El siguiente diagrama muestra la estructura de la matriz de seguimiento.
public static List<String> wordBreak(String s, Set<String> dict) { //create an array of ArrayList<String> List<String> dp[] = new ArrayList[s.length()+1]; dp[0] = new ArrayList<String>(); for(int i=0; i<s.length(); i++){ if( dp[i] == null ) continue; for(String word:dict){ int len = word.length(); int end = i+len; if(end > s.length()) continue; if(s.substring(i,end).equals(word)){ if(dp[end] == null){ dp[end] = new ArrayList<String>(); } dp[end].add(word); } } } List<String> result = new LinkedList<String>(); if(dp[s.length()] == null) return result; ArrayList<String> temp = new ArrayList<String>(); dfs(dp, s.length(), result, temp); return result; } public static void dfs(List<String> dp[],int end,List<String> result, ArrayList<String> tmp){ if(end <= 0){ String path = tmp.get(tmp.size()-1); for(int i=tmp.size()-2; i>=0; i--){ path += " " + tmp.get(i) ; } result.add(path); return; } for(String str : dp[end]){ tmp.add(str); dfs(dp, end-str.length(), result, tmp); tmp.remove(tmp.size()-1); } } |
Solución Java 2: simplificada
public List<String> wordBreak(String s, Set<String> wordDict) { ArrayList<String> [] pos = new ArrayList[s.length()+1]; pos[0]=new ArrayList<String>(); for(int i=0; i<s.length(); i++){ if(pos[i]!=null){ for(int j=i+1; j<=s.length(); j++){ String sub = s.substring(i,j); if(wordDict.contains(sub)){ if(pos[j]==null){ ArrayList<String> list = new ArrayList<String>(); list.add(sub); pos[j]=list; }else{ pos[j].add(sub); } } } } } if(pos[s.length()]==null){ return new ArrayList<String>(); }else{ ArrayList<String> result = new ArrayList<String>(); dfs(pos, result, "", s.length()); return result; } } public void dfs(ArrayList<String> [] pos, ArrayList<String> result, String curr, int i){ if(i==0){ result.add(curr.trim()); return; } for(String s: pos[i]){ String combined = s + " "+ curr; dfs(pos, result, combined, i-s.length()); } } |
Este problema también es útil para resolver problemas reales.
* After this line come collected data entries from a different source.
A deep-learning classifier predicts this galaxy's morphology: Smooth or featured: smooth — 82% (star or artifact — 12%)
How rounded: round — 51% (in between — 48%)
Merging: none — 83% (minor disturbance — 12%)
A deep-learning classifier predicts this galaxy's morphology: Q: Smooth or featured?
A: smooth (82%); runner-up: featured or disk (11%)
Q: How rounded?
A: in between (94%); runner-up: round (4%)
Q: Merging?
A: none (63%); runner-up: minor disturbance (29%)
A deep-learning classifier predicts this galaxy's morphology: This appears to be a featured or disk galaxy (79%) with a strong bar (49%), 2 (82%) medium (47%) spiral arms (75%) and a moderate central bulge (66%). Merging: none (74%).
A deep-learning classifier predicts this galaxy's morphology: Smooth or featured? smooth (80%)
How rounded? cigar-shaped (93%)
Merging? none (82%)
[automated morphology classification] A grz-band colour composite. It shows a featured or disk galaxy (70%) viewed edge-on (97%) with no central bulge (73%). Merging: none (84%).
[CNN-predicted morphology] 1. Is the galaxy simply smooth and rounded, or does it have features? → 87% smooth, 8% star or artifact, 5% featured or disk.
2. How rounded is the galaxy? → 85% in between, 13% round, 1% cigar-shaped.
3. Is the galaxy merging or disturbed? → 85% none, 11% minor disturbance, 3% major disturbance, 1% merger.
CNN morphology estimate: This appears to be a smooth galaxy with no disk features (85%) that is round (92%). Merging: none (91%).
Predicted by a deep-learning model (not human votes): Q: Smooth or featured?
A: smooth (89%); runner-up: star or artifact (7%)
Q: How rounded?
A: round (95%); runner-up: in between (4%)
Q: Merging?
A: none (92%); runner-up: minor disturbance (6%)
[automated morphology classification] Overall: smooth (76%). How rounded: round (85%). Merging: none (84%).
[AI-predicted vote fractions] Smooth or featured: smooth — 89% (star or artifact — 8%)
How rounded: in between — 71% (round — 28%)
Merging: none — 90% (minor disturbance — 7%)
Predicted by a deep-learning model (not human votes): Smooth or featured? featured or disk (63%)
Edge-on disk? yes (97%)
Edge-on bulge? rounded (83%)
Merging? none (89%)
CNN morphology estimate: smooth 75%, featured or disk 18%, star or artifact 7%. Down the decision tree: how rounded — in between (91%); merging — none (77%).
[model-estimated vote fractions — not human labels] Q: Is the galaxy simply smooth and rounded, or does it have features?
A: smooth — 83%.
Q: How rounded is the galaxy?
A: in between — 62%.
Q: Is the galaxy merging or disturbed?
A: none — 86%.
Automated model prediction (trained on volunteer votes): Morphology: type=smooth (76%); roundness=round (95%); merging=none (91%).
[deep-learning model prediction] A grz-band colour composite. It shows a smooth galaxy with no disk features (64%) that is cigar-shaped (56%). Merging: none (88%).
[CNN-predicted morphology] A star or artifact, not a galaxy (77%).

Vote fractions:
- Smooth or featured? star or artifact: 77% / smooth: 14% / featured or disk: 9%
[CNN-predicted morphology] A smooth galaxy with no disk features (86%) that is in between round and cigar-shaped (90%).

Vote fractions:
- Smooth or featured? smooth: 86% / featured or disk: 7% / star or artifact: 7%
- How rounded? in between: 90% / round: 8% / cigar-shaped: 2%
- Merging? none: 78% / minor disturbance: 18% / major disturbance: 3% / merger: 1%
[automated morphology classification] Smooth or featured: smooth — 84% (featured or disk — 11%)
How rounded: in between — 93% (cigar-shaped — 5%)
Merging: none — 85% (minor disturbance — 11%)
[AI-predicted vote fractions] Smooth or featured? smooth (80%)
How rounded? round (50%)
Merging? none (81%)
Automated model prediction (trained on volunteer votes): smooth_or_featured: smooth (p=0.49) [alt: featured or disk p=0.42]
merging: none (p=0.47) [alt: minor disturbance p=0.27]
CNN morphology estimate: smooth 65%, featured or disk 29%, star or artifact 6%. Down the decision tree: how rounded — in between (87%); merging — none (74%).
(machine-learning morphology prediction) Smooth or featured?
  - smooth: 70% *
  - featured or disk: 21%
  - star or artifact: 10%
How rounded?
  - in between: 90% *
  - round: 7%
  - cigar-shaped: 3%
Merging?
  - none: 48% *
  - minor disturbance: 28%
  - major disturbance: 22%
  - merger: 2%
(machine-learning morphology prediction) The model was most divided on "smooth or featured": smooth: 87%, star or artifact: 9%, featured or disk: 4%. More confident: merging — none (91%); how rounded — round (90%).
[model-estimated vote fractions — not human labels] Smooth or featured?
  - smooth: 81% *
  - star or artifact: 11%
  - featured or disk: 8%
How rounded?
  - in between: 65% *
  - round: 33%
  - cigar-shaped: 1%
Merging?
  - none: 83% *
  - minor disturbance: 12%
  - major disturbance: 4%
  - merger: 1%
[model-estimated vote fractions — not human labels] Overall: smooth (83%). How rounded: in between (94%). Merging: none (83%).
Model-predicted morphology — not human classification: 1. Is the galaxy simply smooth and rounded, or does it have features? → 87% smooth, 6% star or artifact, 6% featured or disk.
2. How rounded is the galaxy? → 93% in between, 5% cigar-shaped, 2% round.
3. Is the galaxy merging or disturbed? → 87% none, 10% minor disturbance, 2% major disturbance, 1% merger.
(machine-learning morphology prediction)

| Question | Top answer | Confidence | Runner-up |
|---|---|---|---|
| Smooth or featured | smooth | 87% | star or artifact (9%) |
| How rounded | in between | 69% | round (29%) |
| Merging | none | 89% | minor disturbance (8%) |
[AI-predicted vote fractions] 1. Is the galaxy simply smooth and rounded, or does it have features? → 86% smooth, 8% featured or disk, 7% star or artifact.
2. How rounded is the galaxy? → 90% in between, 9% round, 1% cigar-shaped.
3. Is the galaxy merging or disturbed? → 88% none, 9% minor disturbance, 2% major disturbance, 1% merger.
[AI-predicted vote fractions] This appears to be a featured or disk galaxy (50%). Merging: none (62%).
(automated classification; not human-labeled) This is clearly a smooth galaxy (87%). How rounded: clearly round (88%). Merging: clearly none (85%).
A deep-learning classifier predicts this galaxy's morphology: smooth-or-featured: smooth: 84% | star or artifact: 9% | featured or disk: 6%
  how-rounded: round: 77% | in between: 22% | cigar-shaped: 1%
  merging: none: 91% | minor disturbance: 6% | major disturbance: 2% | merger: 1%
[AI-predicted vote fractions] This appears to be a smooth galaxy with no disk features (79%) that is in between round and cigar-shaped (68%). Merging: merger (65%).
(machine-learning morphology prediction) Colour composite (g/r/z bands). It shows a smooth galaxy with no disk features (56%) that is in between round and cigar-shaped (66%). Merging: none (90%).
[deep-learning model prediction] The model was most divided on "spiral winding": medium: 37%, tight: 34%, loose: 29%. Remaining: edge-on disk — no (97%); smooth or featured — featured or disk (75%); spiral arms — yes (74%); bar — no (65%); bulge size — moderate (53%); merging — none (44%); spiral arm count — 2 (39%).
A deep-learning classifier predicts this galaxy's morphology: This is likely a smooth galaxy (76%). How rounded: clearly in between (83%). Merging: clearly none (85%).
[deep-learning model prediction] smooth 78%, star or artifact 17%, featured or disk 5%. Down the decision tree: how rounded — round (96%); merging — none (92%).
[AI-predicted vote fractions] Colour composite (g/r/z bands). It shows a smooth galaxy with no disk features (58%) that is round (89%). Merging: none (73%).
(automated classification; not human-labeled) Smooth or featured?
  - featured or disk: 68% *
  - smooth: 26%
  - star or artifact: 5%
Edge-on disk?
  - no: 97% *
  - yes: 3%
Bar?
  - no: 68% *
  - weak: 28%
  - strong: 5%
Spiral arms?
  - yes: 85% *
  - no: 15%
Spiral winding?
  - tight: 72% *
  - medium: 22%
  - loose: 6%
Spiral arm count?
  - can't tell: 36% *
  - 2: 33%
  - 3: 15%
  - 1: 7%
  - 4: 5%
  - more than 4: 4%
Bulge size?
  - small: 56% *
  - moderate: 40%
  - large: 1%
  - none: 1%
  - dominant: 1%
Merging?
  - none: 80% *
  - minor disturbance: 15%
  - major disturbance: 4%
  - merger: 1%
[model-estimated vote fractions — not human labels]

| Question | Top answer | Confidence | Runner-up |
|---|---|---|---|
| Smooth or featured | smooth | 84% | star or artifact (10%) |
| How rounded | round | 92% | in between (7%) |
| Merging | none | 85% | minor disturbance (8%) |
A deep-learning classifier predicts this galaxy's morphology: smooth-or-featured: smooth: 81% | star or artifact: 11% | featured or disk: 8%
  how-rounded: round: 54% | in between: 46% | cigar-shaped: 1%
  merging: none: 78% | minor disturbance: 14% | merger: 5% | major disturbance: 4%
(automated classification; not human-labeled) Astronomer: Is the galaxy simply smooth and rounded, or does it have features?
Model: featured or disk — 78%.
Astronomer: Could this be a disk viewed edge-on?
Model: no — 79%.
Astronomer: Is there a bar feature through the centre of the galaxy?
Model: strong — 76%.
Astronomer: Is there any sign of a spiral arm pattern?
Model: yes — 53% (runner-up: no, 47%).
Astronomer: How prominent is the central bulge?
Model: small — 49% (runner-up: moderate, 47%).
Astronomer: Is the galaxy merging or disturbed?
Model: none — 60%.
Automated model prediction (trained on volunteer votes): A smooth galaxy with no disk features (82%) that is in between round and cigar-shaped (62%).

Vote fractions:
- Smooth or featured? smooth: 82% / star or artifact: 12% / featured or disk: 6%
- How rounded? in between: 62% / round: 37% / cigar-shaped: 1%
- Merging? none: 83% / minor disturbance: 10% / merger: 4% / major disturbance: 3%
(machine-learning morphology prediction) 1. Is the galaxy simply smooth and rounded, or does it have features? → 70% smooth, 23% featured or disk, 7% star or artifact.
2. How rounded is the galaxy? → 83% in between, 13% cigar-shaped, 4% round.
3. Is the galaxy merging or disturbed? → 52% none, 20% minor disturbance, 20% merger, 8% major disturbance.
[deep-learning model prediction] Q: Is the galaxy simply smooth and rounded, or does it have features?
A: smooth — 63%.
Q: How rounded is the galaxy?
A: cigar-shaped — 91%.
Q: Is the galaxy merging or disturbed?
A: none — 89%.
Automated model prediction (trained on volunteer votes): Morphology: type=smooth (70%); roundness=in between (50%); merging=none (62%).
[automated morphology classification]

Suponiendo que desea analizar los nombres de dominio de los 10k sitios web principales. Podemos usar esta solución para dividir la parte principal del dominio en palabras y luego tener una idea de qué tipo de sitios web son populares. Hice esto hace mucho tiempo y encontré algunos resultados interesantes. Por ejemplo, las palabras más frecuentes incluyen «noticias», «tubo», «pornografía», «etc.».